▸ Task description:
Copy exactly the stretch of data below from the line with "გამოცდილების შესაძენად. გააკეთეთ" through the line with "Meguiar's Foam Cut Compound", including both of those lines.

Segment Start: Data records

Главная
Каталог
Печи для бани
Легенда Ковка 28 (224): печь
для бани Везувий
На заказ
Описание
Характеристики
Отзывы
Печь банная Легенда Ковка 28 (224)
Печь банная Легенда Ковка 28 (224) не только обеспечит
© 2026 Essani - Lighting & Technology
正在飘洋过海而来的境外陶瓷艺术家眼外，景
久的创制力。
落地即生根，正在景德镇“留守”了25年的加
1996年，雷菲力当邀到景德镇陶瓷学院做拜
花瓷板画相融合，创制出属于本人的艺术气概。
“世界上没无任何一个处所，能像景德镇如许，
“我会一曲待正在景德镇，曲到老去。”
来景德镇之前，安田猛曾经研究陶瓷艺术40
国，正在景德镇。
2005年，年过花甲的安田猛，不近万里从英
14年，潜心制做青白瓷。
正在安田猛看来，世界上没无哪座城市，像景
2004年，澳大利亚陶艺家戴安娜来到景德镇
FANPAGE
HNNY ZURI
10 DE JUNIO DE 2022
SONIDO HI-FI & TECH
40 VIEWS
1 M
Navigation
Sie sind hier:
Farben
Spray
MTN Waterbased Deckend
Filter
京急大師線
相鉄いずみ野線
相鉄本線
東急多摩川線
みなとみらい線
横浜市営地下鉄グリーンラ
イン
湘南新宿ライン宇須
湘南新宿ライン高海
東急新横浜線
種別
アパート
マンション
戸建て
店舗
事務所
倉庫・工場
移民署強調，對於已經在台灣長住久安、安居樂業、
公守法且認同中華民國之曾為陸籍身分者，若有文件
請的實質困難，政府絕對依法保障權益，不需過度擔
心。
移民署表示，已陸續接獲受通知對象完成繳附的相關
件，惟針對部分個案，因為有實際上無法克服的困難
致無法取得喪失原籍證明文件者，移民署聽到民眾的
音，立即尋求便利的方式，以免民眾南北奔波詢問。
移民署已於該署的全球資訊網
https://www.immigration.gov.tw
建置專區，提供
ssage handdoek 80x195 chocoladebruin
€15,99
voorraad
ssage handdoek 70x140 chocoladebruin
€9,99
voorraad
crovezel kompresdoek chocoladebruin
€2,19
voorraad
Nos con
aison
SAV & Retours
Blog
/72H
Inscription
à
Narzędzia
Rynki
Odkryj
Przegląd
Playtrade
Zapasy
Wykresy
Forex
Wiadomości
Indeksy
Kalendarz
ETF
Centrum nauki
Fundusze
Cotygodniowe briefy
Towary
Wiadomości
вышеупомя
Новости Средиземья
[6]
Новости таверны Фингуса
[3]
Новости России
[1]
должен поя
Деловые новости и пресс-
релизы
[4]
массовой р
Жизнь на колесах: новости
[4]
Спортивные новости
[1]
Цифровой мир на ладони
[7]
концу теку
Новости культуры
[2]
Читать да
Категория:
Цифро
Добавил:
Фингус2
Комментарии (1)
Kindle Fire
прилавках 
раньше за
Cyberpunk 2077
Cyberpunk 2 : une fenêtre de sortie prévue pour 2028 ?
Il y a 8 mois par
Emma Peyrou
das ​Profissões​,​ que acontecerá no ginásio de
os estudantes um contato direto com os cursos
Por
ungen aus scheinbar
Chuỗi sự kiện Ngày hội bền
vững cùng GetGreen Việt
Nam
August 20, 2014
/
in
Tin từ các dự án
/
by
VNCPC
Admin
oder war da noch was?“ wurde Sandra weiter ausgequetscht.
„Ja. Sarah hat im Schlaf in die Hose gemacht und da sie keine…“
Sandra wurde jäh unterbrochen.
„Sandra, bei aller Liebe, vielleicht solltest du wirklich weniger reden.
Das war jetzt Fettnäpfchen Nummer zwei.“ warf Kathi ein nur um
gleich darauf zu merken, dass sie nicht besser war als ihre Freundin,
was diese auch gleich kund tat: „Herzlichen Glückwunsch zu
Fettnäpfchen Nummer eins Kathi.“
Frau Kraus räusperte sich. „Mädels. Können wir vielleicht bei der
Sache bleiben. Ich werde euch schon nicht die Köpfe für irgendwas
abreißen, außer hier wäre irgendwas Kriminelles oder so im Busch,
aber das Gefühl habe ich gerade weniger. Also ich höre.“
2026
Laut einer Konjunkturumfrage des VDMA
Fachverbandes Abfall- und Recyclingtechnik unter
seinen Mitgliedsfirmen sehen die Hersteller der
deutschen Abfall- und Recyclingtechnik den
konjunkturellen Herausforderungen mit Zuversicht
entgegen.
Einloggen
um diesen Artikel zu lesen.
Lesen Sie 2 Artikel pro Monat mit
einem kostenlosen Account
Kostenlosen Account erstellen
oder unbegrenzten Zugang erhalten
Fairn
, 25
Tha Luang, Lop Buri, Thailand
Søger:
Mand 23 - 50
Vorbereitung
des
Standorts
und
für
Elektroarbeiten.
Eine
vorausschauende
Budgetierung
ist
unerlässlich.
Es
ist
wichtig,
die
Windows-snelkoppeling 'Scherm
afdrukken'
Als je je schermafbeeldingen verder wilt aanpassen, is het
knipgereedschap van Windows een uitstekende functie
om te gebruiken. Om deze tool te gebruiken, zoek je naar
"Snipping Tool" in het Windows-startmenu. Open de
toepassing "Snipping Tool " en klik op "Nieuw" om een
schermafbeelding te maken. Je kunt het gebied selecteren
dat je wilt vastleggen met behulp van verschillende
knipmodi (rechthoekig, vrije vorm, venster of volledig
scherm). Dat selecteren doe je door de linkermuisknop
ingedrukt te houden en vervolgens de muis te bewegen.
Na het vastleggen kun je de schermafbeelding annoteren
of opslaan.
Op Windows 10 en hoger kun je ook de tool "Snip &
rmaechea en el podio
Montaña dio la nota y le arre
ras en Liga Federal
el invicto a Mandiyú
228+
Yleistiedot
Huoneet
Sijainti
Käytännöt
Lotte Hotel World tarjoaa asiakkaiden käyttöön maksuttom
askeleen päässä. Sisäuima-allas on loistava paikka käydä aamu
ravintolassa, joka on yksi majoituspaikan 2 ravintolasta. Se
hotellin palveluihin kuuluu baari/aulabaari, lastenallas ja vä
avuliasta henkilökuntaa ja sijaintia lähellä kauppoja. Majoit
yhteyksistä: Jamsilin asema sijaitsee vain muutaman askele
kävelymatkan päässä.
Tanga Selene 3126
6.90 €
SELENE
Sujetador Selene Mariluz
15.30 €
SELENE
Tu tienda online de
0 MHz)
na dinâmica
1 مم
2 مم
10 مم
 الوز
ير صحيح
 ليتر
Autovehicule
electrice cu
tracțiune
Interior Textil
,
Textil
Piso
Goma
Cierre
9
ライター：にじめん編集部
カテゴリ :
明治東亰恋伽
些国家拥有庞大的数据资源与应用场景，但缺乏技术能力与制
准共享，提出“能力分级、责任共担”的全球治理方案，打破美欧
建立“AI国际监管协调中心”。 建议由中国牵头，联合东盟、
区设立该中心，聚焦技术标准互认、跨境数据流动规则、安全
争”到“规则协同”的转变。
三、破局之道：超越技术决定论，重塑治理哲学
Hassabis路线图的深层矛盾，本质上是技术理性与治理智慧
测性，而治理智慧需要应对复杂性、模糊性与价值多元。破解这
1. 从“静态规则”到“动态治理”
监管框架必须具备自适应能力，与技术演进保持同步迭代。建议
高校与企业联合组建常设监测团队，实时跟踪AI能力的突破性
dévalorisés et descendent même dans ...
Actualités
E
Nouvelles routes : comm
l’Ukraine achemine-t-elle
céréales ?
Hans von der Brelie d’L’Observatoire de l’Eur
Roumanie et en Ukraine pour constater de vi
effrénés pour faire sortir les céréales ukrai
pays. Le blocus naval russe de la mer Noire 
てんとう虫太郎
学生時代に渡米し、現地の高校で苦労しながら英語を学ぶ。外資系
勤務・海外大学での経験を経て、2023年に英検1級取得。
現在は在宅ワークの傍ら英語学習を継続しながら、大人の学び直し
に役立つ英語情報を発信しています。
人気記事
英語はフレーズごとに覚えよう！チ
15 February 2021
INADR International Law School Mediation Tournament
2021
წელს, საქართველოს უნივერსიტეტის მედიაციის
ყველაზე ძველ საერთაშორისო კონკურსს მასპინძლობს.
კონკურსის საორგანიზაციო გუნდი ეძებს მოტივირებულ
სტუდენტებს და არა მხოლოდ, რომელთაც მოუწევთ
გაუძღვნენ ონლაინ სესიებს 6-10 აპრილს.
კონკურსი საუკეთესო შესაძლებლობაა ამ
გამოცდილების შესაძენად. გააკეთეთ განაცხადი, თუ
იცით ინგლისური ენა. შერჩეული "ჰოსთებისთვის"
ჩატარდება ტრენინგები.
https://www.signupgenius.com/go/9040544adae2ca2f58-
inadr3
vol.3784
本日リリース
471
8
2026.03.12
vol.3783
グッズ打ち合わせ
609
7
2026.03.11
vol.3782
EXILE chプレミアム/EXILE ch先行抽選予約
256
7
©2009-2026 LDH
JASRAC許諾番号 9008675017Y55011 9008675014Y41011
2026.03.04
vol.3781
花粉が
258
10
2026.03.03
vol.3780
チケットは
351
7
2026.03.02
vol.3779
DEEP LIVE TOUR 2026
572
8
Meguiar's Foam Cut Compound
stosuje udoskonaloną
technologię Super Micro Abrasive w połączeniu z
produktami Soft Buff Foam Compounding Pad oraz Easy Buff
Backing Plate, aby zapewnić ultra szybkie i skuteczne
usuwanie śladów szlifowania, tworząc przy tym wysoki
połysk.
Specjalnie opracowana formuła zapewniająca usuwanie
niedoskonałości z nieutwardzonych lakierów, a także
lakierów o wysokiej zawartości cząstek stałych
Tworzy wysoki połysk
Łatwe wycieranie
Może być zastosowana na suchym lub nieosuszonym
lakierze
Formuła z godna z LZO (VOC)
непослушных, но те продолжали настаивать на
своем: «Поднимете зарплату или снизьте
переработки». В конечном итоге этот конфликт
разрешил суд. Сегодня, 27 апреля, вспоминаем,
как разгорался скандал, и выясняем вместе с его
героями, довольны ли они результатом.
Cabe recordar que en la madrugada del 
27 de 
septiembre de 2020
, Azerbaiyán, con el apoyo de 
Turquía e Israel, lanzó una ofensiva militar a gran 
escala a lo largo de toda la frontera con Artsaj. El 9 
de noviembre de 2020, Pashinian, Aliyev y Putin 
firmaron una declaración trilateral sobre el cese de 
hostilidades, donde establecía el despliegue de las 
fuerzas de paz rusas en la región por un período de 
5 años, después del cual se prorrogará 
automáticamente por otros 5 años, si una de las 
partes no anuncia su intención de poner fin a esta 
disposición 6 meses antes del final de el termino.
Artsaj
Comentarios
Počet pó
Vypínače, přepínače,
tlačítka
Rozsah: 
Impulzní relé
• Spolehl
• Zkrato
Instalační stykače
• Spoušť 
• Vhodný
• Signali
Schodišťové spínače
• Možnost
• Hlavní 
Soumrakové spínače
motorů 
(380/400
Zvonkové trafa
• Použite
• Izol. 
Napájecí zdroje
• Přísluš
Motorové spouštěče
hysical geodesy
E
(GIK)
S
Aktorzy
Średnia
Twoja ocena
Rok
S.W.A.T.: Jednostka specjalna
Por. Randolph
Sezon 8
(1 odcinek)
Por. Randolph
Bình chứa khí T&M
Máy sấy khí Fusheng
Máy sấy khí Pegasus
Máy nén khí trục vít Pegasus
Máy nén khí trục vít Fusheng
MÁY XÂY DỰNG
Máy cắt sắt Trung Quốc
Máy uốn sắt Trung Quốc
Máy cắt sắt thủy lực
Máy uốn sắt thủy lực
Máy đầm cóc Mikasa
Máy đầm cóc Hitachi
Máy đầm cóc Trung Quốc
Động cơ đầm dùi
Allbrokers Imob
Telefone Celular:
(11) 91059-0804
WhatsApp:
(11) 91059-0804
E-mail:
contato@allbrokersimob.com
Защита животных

Segment End: Data records

▸ Solution to the exercise:
გამოცდილების შესაძენად. გააკეთეთ განაცხადი, თუ
იცით ინგლისური ენა. შერჩეული "ჰოსთებისთვის"
ჩატარდება ტრენინგები.
https://www.signupgenius.com/go/9040544adae2ca2f58-
inadr3
vol.3784
本日リリース
471
8
2026.03.12
vol.3783
グッズ打ち合わせ
609
7
2026.03.11
vol.3782
EXILE chプレミアム/EXILE ch先行抽選予約
256
7
©2009-2026 LDH
JASRAC許諾番号 9008675017Y55011 9008675014Y41011
2026.03.04
vol.3781
花粉が
258
10
2026.03.03
vol.3780
チケットは
351
7
2026.03.02
vol.3779
DEEP LIVE TOUR 2026
572
8
Meguiar's Foam Cut Compound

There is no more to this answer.